The position for life insurance policies written into trust
before 22 March 2006 is set out in S46A IHTA, and life insurance
policies written into trust then falling within S.71, at S.46B.
Individual’s who exercise an option to increase payments into
existing life insurance policies after March 2006 will not create
fresh relevant property settlements. If post 6 April 2008 a
beneficiary of a life policy dies before the life insured, that
beneficiary can be replaced without any impact on the treatment of
the trust.
For pre 22 March life policies, where there is a change of
beneficiary for reasons other than death then, in most situations,
a charge would not be triggered. For instance, a change of
beneficiary during the period up to 6 April 2008 would not result
in a charge. If the policy is held in a pre 22 March 2006 Interest
in Possession Trust in favour of a spouse with the assets in the
trust then going absolutely to their children on the spouse's
death, then the addition of a new child to the list of ultimate
recipients of the money has no IHT effect.

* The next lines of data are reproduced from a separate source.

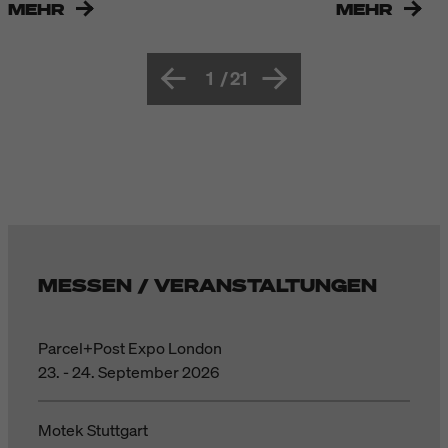
MEHR
MEHR
1
/
21
MESSEN / VERANSTALTUNGEN
Parcel+Post Expo London
23. - 24. September 2026
Motek Stuttgart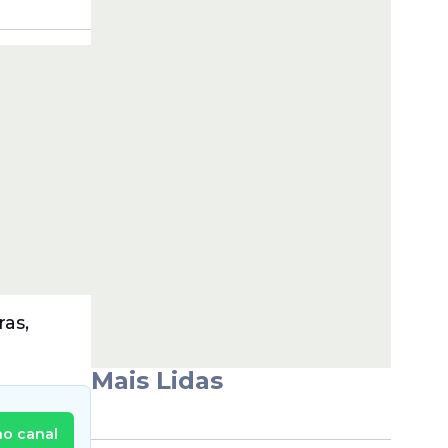
ras,
Mais Lidas
no canal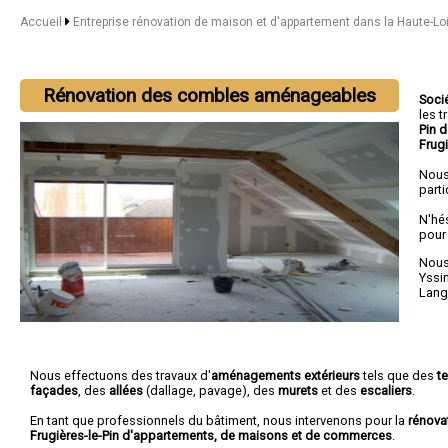
Accueil
Entreprise rénovation de maison et d'appartement dans la Haute-Lo
Rénovation des combles aménageables
Soci
les 
Pin 
Frugi
Nous
parti
N'hé
pour
Nous 
Yssi
Lang
Nous effectuons des travaux d'
aménagements extérieurs
tels que des
t
façades
, des
allées
(dallage, pavage), des
murets
et des
escaliers
.
En tant que professionnels du bâtiment, nous intervenons pour la
rénova
Frugières-le-Pin d'appartements, de maisons et de commerces
.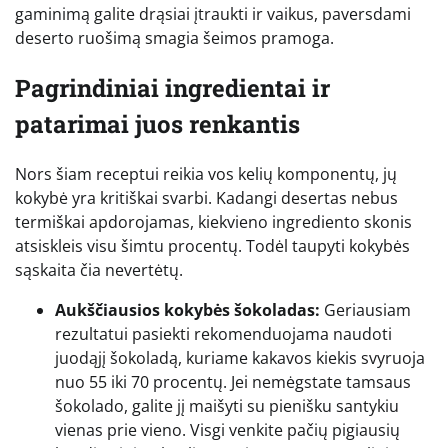
gaminimą galite drąsiai įtraukti ir vaikus, paversdami
deserto ruošimą smagia šeimos pramoga.
Pagrindiniai ingredientai ir
patarimai juos renkantis
Nors šiam receptui reikia vos kelių komponentų, jų
kokybė yra kritiškai svarbi. Kadangi desertas nebus
termiškai apdorojamas, kiekvieno ingrediento skonis
atsiskleis visu šimtu procentų. Todėl taupyti kokybės
sąskaita čia nevertėtų.
Aukščiausios kokybės šokoladas:
Geriausiam
rezultatui pasiekti rekomenduojama naudoti
juodąjį šokoladą, kuriame kakavos kiekis svyruoja
nuo 55 iki 70 procentų. Jei nemėgstate tamsaus
šokolado, galite jį maišyti su pienišku santykiu
vienas prie vieno. Visgi venkite pačių pigiausių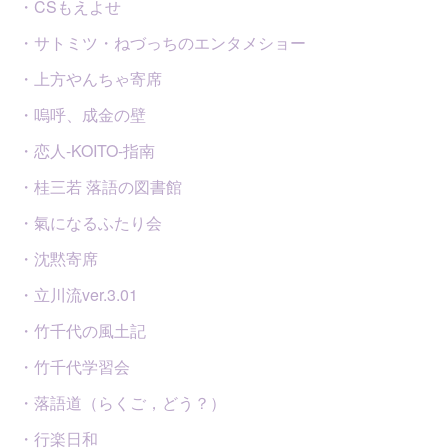
・CSもえよせ
・サトミツ・ねづっちのエンタメショー
・上方やんちゃ寄席
・嗚呼、成金の壁
・恋人-KOITO-指南
・桂三若 落語の図書館
・氣になるふたり会
・沈黙寄席
・立川流ver.3.01
・竹千代の風土記
・竹千代学習会
・落語道（らくご，どう？）
・行楽日和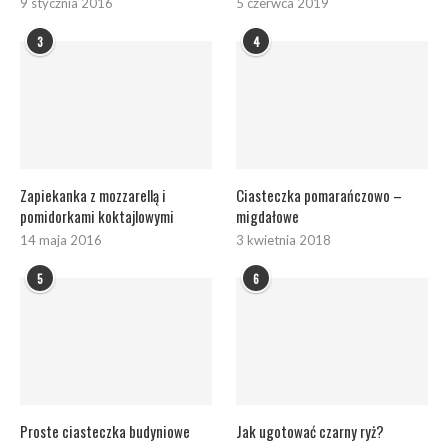
9 stycznia 2016
5 czerwca 2019
3
4
Zapiekanka z mozzarellą i
Ciasteczka pomarańczowo –
pomidorkami koktajlowymi
migdałowe
14 maja 2016
3 kwietnia 2018
5
6
Proste ciasteczka budyniowe
Jak ugotować czarny ryż?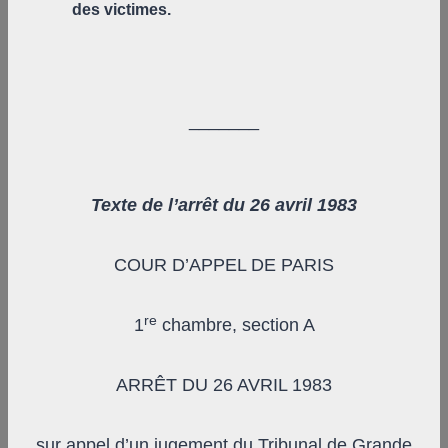
des victimes.
_______
Texte de l’arrêt du 26 avril 1983
COUR D’APPEL DE PARIS
re
1
chambre, section A
ARRÊT DU 26 AVRIL 1983
sur appel d’un jugement du Tribunal de Grande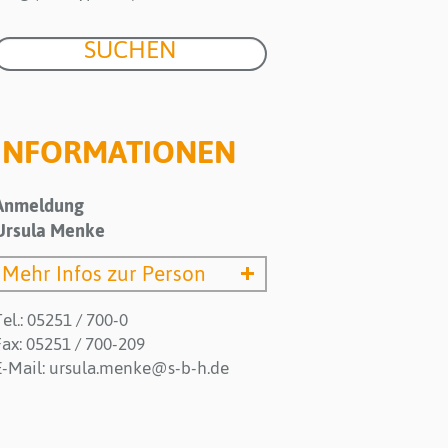
INFORMATIONEN
Anmeldung
Ursula Menke
Mehr Infos zur Person
Tel.: 05251 / 700-0
Fax: 05251 / 700-209
E-Mail:
ursula.menke@s-b-h.de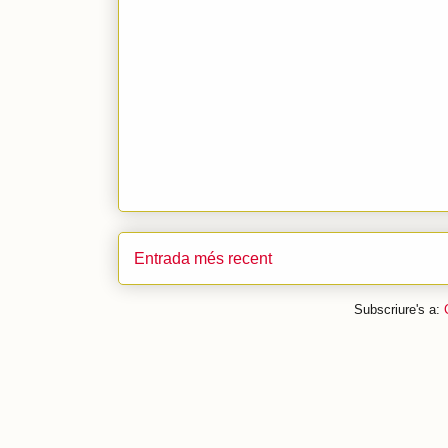
Entrada més recent
Subscriure's a: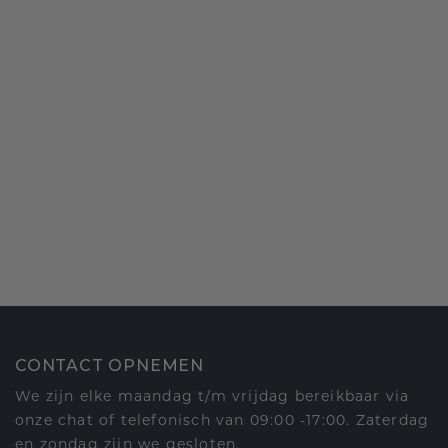
CONTACT OPNEMEN
We zijn elke maandag t/m vrijdag bereikbaar via
onze chat of telefonisch van 09:00 -17:00. Zaterdag
en zondag zijn we gesloten.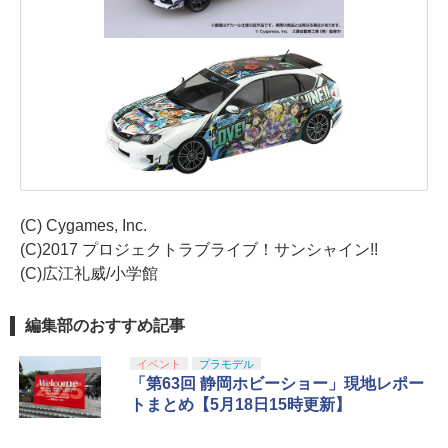
(C) Cygames, Inc.
(C)2017 プロジェクトラブライブ！サンシャイン!!
(C)広江礼威/小学館
編集部のおすすめ記事
イベント
プラモデル
「第63回 静岡ホビーショー」現地レポー
トまとめ【5月18日15時更新】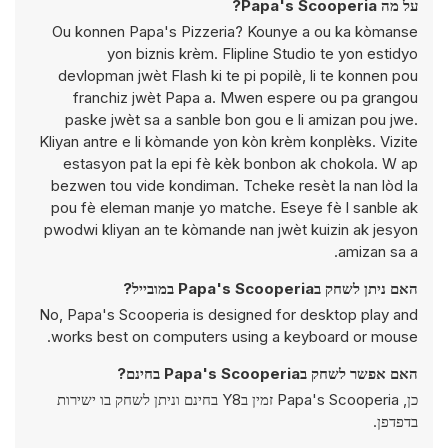
על מה Papa's Scooperia?
Ou konnen Papa's Pizzeria? Kounye a ou ka kòmanse
yon biznis krèm. Flipline Studio te yon estidyo
devlopman jwèt Flash ki te pi popilè, li te konnen pou
franchiz jwèt Papa a. Mwen espere ou pa grangou
paske jwèt sa a sanble bon gou e li amizan pou jwe.
Kliyan antre e li kòmande yon kòn krèm konplèks. Vizite
estasyon pat la epi fè kèk bonbon ak chokola. W ap
bezwen tou vide kondiman. Tcheke resèt la nan lòd la
pou fè eleman manje yo matche. Eseye fè l sanble ak
pwodwi kliyan an te kòmande nan jwèt kuizin ak jesyon
amizan sa a.
האם ניתן לשחק בPapa's Scooperia במובייל?
No, Papa's Scooperia is designed for desktop play and
works best on computers using a keyboard or mouse.
האם אפשר לשחק בPapa's Scooperia בחינם?
כן, Papa's Scooperia זמין בY8 בחינם וניתן לשחק בו ישירות
בדפדפן.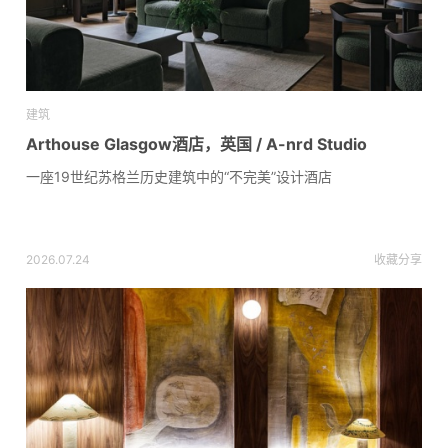
建筑
Arthouse Glasgow酒店，英国 / A-nrd Studio
一座19世纪苏格兰历史建筑中的“不完美”设计酒店
2026.07.24
收藏
分享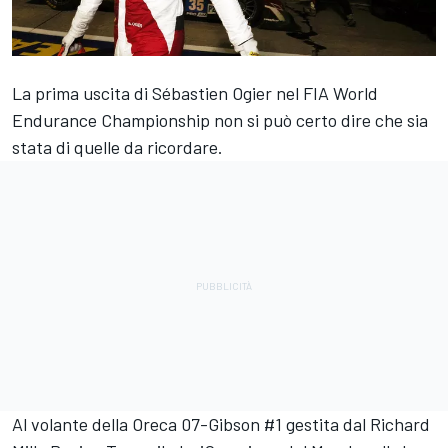
La prima uscita di
Sébastien Ogier
nel FIA World
Endurance Championship non si può certo dire che sia
stata di quelle da ricordare.
Al volante della Oreca 07-Gibson #1 gestita dal
Richard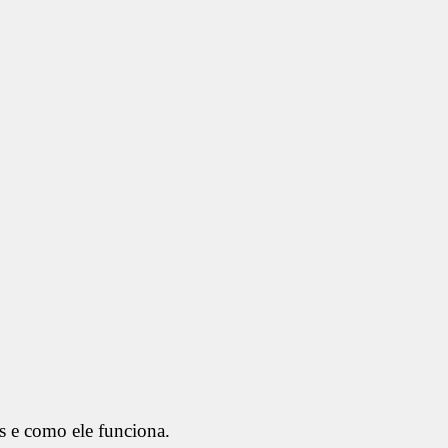
s e como ele funciona.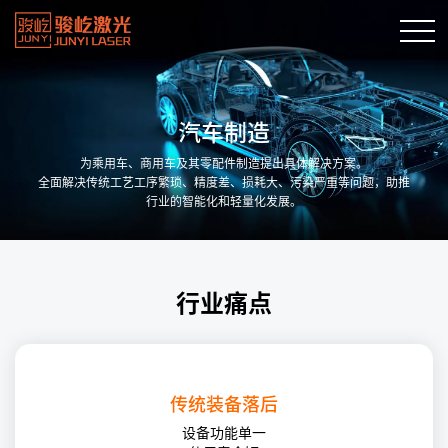
汽车制造
为乘用车、商用车及其零配件制造提出具体解决方案。
全面解决传统工艺工序繁琐、精度差、损耗大、污染严重等问题，助推
行业的智能化和轻量化发展。
行业痛点
传统装备落后
设备功能单一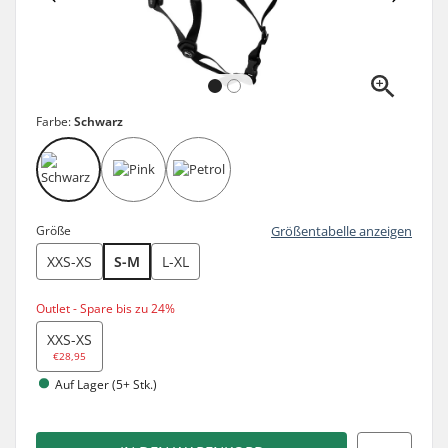
Farbe:
Schwarz
Größe
Größentabelle anzeigen
XXS-XS
S-M
L-XL
Outlet - Spare bis zu 24%
XXS-XS
€28,95
Auf Lager (5+ Stk.)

If the policy is held in a pre 22 March 2006 S.71 Trust and
the trust allows for new beneficiaries to be introduced, then the
addition of a new beneficiary will not trigger a tax charge. The
trust will be treated like all other S.71 Trusts, with no charges
provided children take the trust assets absolutely at 18.
If a pre- 22 March 2006 Interest in Possession trust was
written for the benefit of individuals (direct or in sole names)
and a further beneficiary was added after 6 April 2008, then this
division of the interest(s) to favour the new beneficiary would be
treated as a new settlement. This new settlement would trigger a
charge on the amount over the threshold.
Section 46A provides for cases where such a policy was, on
22nd March 2006, settled
property in which the interest in possession subsisted. As
long as the IIP lasts, the policy continues to be treated as
property settled before 22nd March 2006.
Where premiums are paid on or after 22nd March 2006 Section
46A deems those rights settled, and to have become property in
which the IIP subsists, prior to 22nd March 2006.
What if the contract was varied on or after 22nd March 2006?
Wherever the provisions of a contract are altered, there is always
the possibility that it is not a variation (the same contract with
changes) but is an entirely new contract. Where there is a
straightforward variation, it must be ensured that if any new
rights arise from the variation they become property comprised in
the settlement, and are treated as having been settled before 22nd
March 2006. However, this is limited to variations made in exercise
of rights conferred by the pre 2006 provisions of the policy or
made by the automatic operation of those provisions. In most cases
it will be clear that nothing new is settled: if all the rights and
benefits under the policy are already settled, it may be the case
that any enhancements were settled when the settlement was created.
However, new rights may be conferred not by the variation as such,
but when premiums are paid after the variation. Where the changes
amount to there being a new contract, either the parties to the
policy will have changed or the contract will be fundamentally
different.
Section 46A provides protection to the interest in possession
that was subsisting pre Budget Day but extends to any transitional
serial interest that, under the settlement, subsists in the policy
By way of example: a life insurance policy is written into
trust for the benefit of the two children (each has a 50% share)
and a third child (perhaps born) and added to the list of
beneficiaries (and each ends up with a 33% share).